A friend rightly said, when a life-long politically apathetic person like me gets worked up about government and politics, then you know something is seriously wrong.
Late last month, the Hong Kong government released its budget for 2011-12, detailing its plans for the coming year, while also announcing a surplus of HK$71.3 billion from last year. Great right? There’s so much in this city that needs done, we can definitely put that money to good use.
I’m not a politician, but off the top of my head, I can rattle off a few ideas. We need:
- better waste management. Our famous harbour has E.coli levels too high to swim in.
- cleaner air. Upgrade bus engines.
- better working conditions for our nurses and doctors. Halt the brain drain from the public to the private sector.

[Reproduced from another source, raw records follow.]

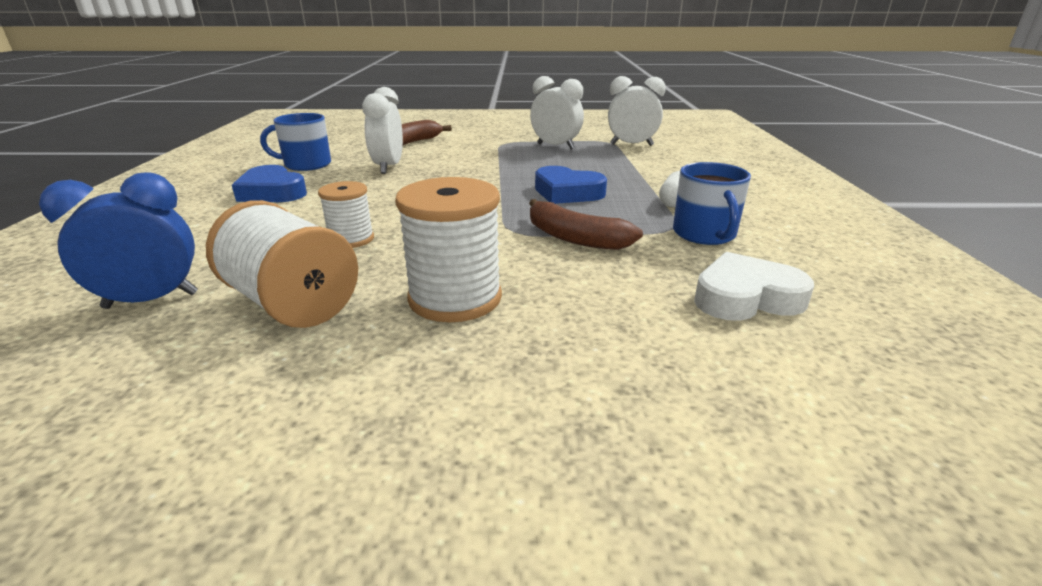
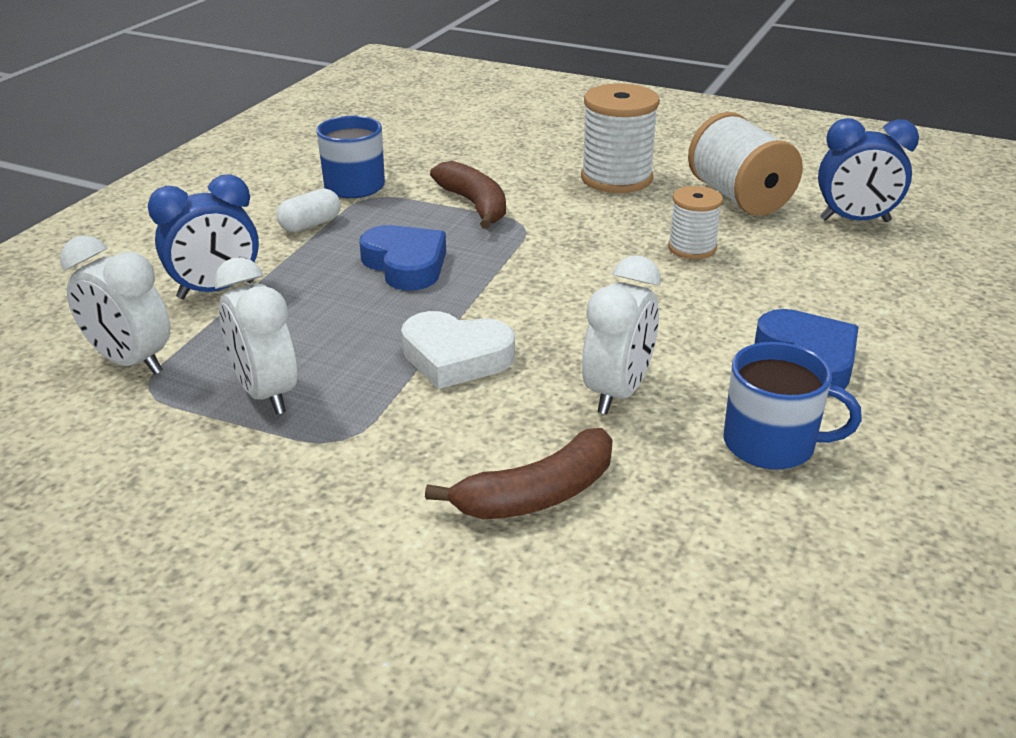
camera: 155 degrees left, 5 degrees up
white heart [694,252,814,321] -> white heart moved to [401,311,515,389]
none -> blue clock [148,174,259,299]

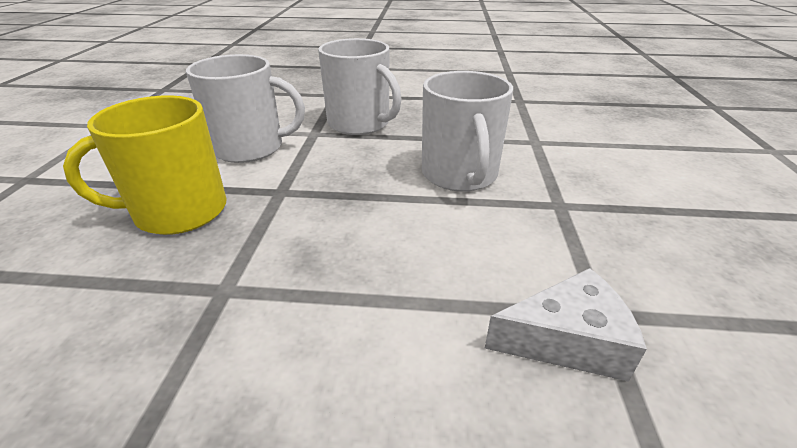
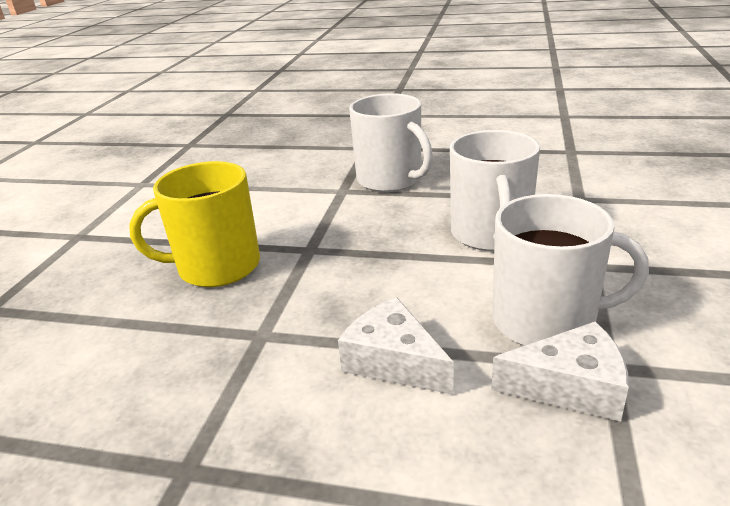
camera: 10 degrees right, 5 degrees down
white mug [186,54,305,163] -> white mug moved to [492,194,649,346]
none -> white cheese [338,297,454,395]

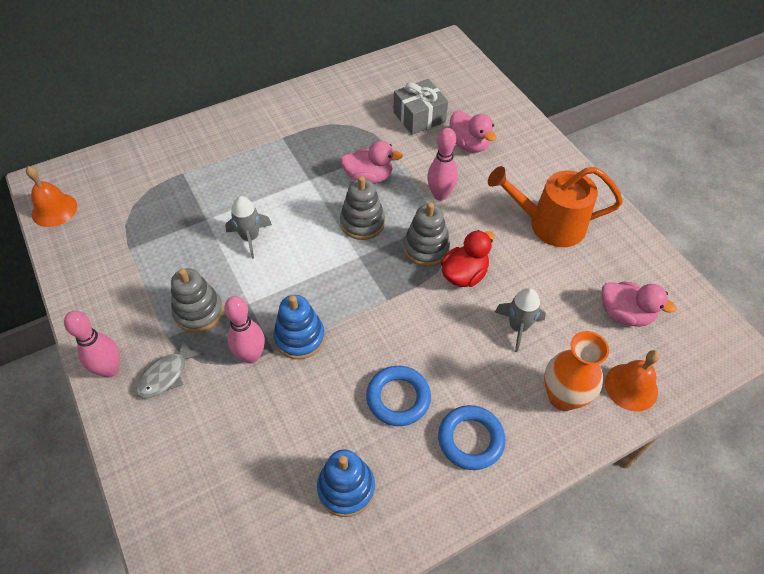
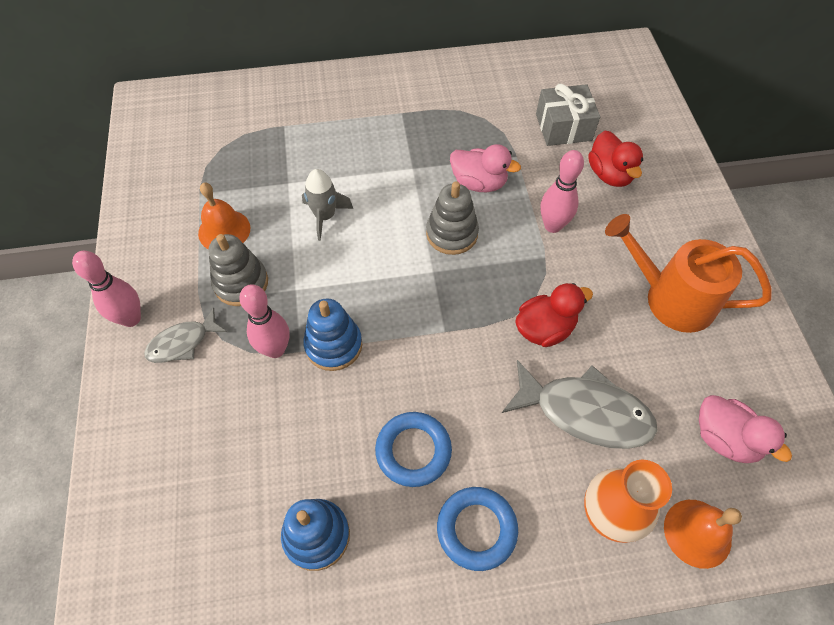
camera: 20 degrees right, 5 degrees up
orange bell [26,166,77,227] -> orange bell moved to [198,183,250,250]
grey stacking toy [403,202,450,266] -> none
pink duck [450,111,496,153] -> red duck [588,131,643,187]
grey rocket [495,288,546,352] -> grey fish [502,360,658,449]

- a sound pension plan for the population.
- increased healthcare funding for the poor and the elderly.
- better social protection and support for the lower rungs of society.

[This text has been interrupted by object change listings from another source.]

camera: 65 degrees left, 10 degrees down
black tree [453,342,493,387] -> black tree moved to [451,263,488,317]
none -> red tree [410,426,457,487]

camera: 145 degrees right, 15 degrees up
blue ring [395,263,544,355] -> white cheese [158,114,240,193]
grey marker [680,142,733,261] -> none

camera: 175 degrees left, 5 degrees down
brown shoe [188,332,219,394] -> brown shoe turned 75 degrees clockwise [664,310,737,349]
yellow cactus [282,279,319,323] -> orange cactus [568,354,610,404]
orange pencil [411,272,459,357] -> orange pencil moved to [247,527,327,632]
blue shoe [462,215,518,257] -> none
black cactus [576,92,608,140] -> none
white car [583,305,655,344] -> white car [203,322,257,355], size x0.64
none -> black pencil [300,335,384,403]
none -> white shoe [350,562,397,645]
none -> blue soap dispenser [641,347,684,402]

But governments never do what they’re supposed to do, do they? Instead of investing our money in well thought-out plans to start fixing long-existing problems, they decided to act like short-term contractors and thought the best way to placate the population is to give meaningless handouts.
A one-off tax rebate. A one-off subsidy for our electricity bills. Increase healthcare coupons for the elderly by a few useless hundreds of dollars.
Most notably, the government is giving every single permanent resident over the age of 18 HK$6000 (£481) in cash.
Under normal circumstances, I don’t complain about free cash, but as a government policy, in the grand scheme of things, our money can do so much more collectively.
Not every single permanent resident lives in HK. Tens of thousands of them live, more or less permanently as well, overseas. Our money is therefore going to Canada, going to the UK, going to America, and probably taxed by the governments there as well. Hurrah.
The rich doesn’t need the HK$6000. To the millionaires here, it’s spending money for a night out in town. To the poor, how far is that money really going to get them? Compared to effective long-term social support? Better paid social workers? Better healthcare?
Do you know where my HK$6000 is going? It’s going to Malaysia. I’m planning to use it on a dive holiday in June. That probably makes me a hypocrite.
Look, I’m not going to donate my money to charity. You’ve given me the money, it’s mine now, so I’m going to use it as I please. Yes, I am selfish. I’m not a hero. I like going on holidays. I don’t need to justify how I am going to spend my cash.
But I’d rather not be given it in the first place. As a government, our officials are complete pussies.